PASSAGE PROVIDED >>
-=-=-=-=-

If the state is discretized with \(C^1\)-conforming bicubic Bogner–Fox–Schmit rectangles, as in Sect. 3, then Lemma 5 is satisfied if the control and Lagrange multiplier is discretized with discontinuous bicubic elements on the same mesh. For triangular meshes, one could choose Argyris triangles for the state variable and piecewise quintic polynomials for the control and Lagrange multiplier variables.

We remark that Lemma 5 provides a sufficient, but not necessary criterion for stability of the discrete problem, and usually may imply far more degrees of freedom in the discrete space \(W_h\subset W\) than is actually needed. The usefulness of Lemma 5 is that the estimates (35) can, in principle, always be obtained by choosing a sufficiently large space for the control and Lagrange multiplier.

-=-=-=-=-

TO DO >>
a - List every discretization that the Lemma 5 excerpt names for the state, control, or Lagrange multiplier variables.
b - Retype the portion of the Lemma 5 excerpt between "If the state" and "and Lagrange multiplier.", inclusive.

DATA ROWS >>
-=-=-=-=-

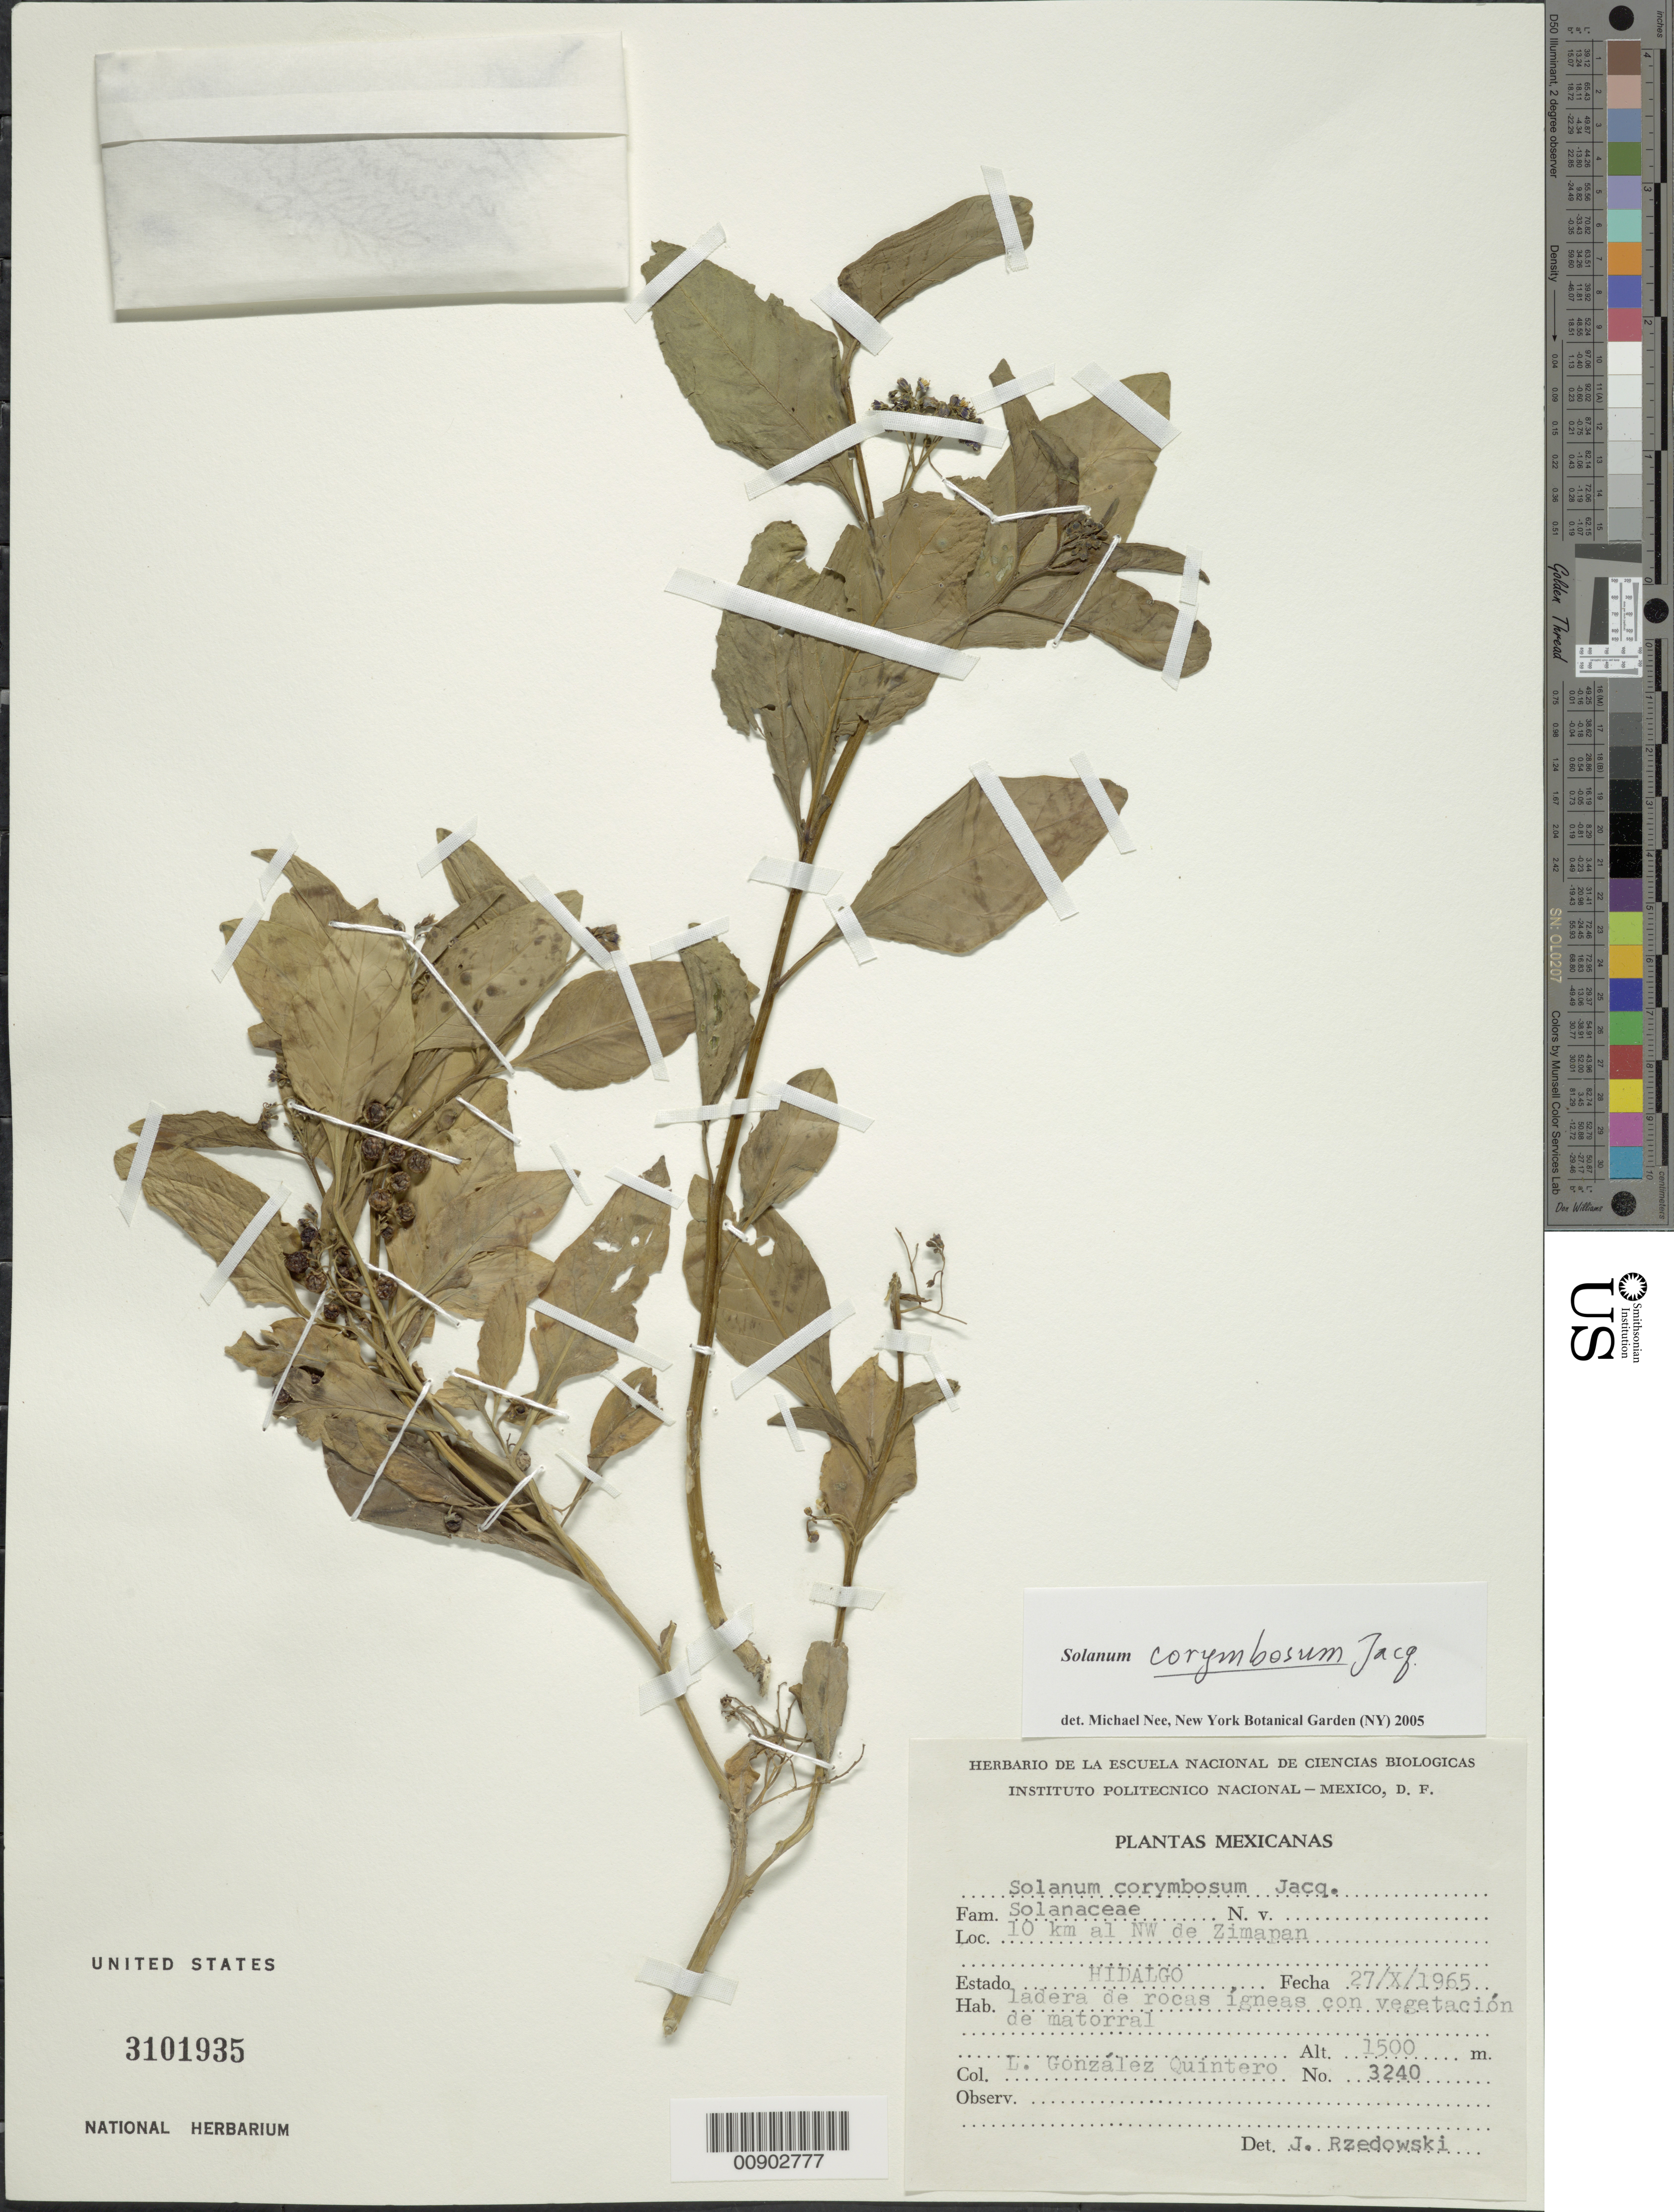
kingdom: Plantae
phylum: Tracheophyta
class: Magnoliopsida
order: Solanales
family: Solanaceae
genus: Solanum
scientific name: Solanum corymbosum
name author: Jacq.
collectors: L. González-Quintero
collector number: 3240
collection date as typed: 27 Oct 1965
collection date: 1965-10-27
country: Mexico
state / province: Hidalgo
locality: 10 km al NW de Zimapan, Hidalgo.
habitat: Ladera de rocas ígneas con vegetación de matorral.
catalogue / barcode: US 3101935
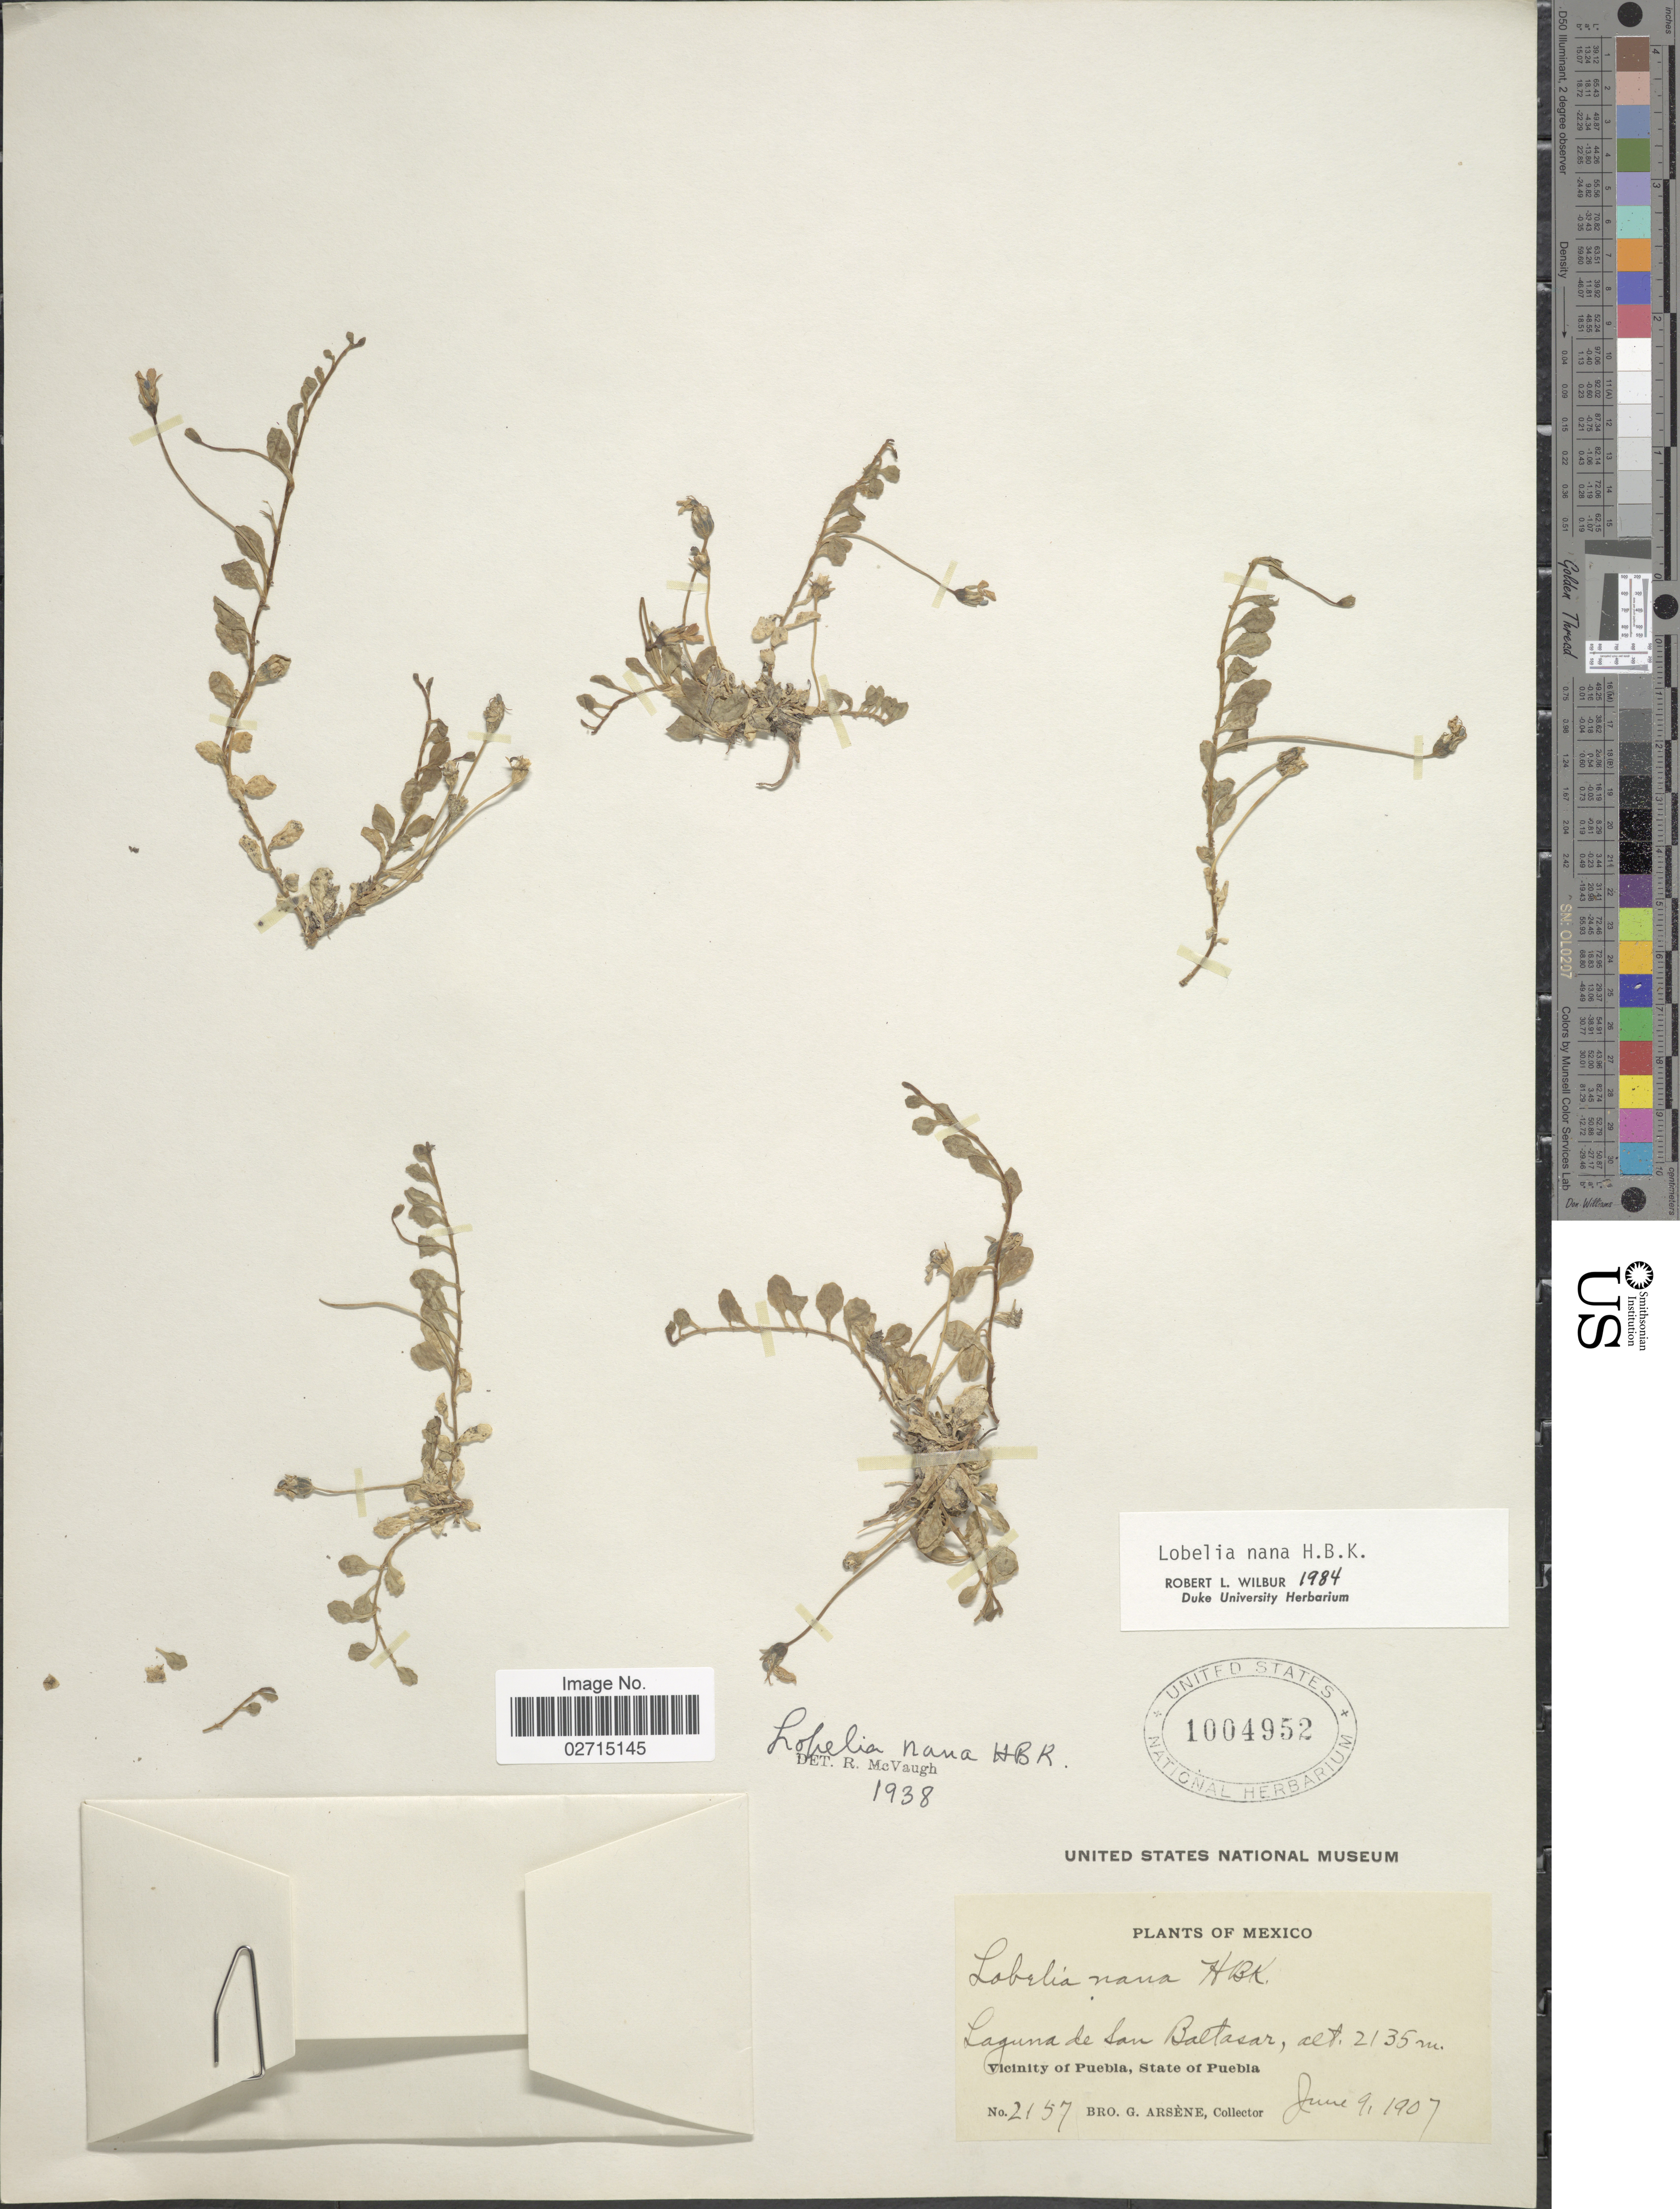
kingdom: Plantae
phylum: Tracheophyta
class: Magnoliopsida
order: Asterales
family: Campanulaceae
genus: Lobelia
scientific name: Lobelia nana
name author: Kunth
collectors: Bro. G. Arsène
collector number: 2157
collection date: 1907-06-09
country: Mexico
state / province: Puebla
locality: Laguna de San Baltasar, Vicinity of Puebla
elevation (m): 2135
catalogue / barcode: US 1004952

-=-=-=-=-

EXERCISE SOLUTIONS >>
a -
- \(C^1\)-conforming bicubic Bogner–Fox–Schmit rectangles
- discontinuous bicubic elements
- Argyris triangles
- piecewise quintic polynomials

b -
If the state is discretized with \(C^1\)-conforming bicubic Bogner–Fox–Schmit rectangles, as in Sect. 3, then Lemma 5 is satisfied if the control and Lagrange multiplier is discretized with discontinuous bicubic elements on the same mesh. For triangular meshes, one could choose Argyris triangles for the state variable and piecewise quintic polynomials for the control and Lagrange multiplier variables.

We remark that Lemma 5 provides a sufficient, but not necessary criterion for stability of the discrete problem, and usually may imply far more degrees of freedom in the discrete space \(W_h\subset W\) than is actually needed. The usefulness of Lemma 5 is that the estimates (35) can, in principle, always be obtained by choosing a sufficiently large space for the control and Lagrange multiplier.